Cependant pour Godelier (2004), le cas des Na ne fait pas pour autant exception à l’hypothèse de Claude Lévi-Strauss. Car en interdisant à des frères et sœurs de s’unir, comme c’est le cas chez les Na aussi, on contraint les sociétés à l’échange. C’est donc bien par l’échange que les groupes qui s’interdisent de pratiquer l’inceste peuvent se reproduire.
Néanmoins, autant Godelier (2004, 2010) que Laurent (2010) vont trouver des limites évidentes à la théorie générale de Claude Lévi-Strauss. Ainsi, ces deux auteurs qui se rallient, de par leur argumentation, à la thèse de Charles Darwin, énoncent que l’espèce humaine étant une espèce sociale parmi d’autres, ne peut s’être donnée à elle-même la société et l’alliance qui ne peut se situer au fondement de celle-ci. Pour Laurent (2010), ces nouveaux développements de la connaissance déchargent, pour ainsi dire, l’alliance du poids du fondement de la société humaine. Les controverses vont d’ailleurs conduire plus tard Claude Lévi-Strauss à proposer une nouvelle formulation de sa théorie dans son ouvrage « La Pensée sauvage » et explique désormais l’échange des femmes par « le système de la diversité hybride » (Laurent 2010).

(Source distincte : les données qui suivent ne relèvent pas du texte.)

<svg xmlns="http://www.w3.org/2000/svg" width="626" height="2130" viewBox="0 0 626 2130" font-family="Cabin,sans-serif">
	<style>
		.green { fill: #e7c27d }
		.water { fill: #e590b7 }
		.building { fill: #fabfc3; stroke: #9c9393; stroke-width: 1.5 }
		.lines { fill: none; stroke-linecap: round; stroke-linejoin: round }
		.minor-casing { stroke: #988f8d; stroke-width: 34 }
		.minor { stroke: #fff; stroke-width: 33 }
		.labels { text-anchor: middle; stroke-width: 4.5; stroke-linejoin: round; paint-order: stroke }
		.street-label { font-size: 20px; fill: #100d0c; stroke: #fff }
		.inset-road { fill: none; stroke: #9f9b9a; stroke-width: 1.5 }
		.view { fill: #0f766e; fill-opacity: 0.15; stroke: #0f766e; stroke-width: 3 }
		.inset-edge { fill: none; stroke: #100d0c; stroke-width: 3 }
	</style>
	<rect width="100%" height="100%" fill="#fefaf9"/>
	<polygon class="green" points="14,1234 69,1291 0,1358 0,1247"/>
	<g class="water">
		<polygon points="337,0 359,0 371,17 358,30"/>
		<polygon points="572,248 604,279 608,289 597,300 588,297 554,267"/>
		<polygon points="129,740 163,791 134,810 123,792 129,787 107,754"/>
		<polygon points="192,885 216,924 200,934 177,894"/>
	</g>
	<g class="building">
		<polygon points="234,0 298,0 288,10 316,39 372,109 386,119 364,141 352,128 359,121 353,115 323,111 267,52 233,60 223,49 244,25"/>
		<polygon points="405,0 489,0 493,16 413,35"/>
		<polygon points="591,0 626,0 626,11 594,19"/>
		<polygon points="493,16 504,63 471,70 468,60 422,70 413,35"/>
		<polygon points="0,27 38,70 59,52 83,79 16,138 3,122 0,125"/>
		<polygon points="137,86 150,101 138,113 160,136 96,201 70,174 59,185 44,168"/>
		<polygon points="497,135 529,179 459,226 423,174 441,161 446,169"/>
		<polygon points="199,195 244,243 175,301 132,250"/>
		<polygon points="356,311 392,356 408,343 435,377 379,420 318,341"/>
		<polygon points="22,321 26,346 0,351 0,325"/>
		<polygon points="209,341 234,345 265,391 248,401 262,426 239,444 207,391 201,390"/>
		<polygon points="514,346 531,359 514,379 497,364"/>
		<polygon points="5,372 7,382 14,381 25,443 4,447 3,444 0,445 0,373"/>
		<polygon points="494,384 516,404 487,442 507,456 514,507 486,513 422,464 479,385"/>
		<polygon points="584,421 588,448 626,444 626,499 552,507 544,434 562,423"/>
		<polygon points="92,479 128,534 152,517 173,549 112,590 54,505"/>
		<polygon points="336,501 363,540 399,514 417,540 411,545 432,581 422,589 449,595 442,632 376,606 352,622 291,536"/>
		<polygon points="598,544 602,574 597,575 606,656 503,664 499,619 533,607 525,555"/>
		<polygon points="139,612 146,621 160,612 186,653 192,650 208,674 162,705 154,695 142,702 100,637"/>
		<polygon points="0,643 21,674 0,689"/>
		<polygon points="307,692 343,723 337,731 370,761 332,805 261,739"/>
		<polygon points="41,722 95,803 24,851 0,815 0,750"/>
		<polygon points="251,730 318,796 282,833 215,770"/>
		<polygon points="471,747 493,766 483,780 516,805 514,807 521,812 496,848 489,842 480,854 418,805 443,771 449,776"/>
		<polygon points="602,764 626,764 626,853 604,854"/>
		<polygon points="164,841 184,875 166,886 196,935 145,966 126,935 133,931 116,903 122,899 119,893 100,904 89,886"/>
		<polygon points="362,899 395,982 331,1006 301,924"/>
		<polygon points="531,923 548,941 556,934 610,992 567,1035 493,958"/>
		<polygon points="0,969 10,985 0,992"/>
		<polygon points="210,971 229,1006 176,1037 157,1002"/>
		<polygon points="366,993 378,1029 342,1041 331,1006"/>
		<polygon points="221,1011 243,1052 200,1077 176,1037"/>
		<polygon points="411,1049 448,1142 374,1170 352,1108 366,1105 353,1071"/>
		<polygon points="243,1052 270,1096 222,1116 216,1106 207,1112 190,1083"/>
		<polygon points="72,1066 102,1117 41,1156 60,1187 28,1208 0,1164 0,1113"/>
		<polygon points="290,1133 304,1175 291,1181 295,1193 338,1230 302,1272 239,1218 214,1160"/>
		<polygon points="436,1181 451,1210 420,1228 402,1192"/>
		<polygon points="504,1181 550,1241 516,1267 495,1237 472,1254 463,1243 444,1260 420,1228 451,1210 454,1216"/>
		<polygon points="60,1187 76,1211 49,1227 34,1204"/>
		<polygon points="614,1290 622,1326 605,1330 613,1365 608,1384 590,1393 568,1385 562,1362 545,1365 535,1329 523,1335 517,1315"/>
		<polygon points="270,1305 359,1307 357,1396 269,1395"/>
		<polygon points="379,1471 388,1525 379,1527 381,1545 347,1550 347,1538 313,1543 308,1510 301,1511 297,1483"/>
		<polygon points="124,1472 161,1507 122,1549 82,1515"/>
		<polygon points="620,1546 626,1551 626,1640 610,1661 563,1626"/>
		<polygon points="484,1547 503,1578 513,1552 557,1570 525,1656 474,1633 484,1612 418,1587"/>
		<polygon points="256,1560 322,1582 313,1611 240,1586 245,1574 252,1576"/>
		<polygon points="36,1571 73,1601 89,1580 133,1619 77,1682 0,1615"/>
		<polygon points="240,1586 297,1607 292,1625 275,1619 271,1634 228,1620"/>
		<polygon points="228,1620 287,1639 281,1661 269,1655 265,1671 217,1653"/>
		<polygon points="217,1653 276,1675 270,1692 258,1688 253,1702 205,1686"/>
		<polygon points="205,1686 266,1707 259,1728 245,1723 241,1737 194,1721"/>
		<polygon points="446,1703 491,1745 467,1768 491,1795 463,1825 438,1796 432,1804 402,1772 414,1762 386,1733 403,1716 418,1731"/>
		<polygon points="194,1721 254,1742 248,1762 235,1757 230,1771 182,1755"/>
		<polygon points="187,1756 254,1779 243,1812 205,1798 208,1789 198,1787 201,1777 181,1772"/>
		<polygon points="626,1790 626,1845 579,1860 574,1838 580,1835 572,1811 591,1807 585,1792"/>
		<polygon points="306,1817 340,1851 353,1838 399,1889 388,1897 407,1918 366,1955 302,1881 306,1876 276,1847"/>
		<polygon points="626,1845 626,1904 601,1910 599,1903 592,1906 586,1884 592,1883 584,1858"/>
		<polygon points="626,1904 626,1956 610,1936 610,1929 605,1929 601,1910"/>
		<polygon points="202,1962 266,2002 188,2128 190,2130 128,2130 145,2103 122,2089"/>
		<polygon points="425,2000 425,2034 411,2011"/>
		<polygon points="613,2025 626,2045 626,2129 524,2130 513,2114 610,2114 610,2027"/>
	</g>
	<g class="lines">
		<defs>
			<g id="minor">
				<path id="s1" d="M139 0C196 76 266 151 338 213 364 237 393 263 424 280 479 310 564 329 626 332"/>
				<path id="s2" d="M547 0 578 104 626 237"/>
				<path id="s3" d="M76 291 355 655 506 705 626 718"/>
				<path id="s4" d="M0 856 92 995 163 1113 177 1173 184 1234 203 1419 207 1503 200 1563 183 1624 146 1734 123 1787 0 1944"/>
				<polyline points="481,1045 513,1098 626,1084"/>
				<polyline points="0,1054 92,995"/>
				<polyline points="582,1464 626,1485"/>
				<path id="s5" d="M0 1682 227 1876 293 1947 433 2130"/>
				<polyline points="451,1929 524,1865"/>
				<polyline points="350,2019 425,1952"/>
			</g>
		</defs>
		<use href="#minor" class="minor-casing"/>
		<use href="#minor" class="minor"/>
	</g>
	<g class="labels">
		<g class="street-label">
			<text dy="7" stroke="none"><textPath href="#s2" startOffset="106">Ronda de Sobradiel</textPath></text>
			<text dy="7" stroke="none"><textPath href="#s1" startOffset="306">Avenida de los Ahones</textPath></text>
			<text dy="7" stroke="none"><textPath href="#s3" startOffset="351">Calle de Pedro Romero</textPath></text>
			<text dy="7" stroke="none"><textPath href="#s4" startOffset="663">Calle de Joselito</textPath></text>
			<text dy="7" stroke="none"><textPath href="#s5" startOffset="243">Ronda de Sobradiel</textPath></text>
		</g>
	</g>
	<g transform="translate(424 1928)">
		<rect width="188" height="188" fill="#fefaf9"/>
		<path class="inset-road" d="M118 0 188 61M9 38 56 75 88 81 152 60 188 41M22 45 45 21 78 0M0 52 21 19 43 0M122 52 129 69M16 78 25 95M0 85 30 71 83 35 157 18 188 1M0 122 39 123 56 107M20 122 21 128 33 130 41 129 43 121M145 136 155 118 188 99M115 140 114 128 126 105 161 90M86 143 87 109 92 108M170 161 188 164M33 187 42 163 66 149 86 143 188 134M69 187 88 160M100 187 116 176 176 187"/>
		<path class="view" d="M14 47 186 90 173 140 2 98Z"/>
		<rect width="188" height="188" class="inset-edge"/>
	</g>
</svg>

Quoi qu’il en soit, souligne Coppet (op. cit.), toutes les sociétés définissent solidairement des règles de consanguinité et d'affinité. Toutefois, alors que certaines sociétés, comme les sociétés occidentales, se contentent de règles négatives de l’interdiction de l’inceste, d’autres sociétés, au contraire, comme dans les sociétés primitives, établissent, en plus des interdits de l'inceste, des règles positives permettant de choisir un conjoint. Le mariage des cousins croisés, de par ses formes et ses propriétés, est l'institution la plus remarquable de ces derniers systèmes de parenté, car elle exprime de façon complète et condensée à la fois la prohibition de l'inceste et la relation complémentaire entre consanguinité et affinité.
Somme toute, au nom de ce double principe de prohibition couplée de prescription de partenaires, dans un système de parenté patrilinéaire, par exemple, les frères-sœurs, les cousins parallèles (c’est-à-dire les enfants du frère de son père et les enfants de la sœur de sa mère) sont frappés d’interdiction de mariage par Ego (l’homme désireux de prendre une épouse) ; par contre, les cousins croisés (c’est-à-dire les enfants de la sœur de son père, et les enfants du frère de sa mère) sont les plus proches collatéraux avec qui Ego peut se marier (voir schéma ci-dessus). Cette règle s’applique dans la majorité des sociétés. Ce cercle d’interdiction peut être élargi dans certaines sociétés à d’autres liens de parenté selon des particularités culturelles. Ainsi, on parlera d’inceste lorsqu’une personne passe outre les règles d’interdiction pour se marier dans le cercle des membres frappés de prohibition d’alliance.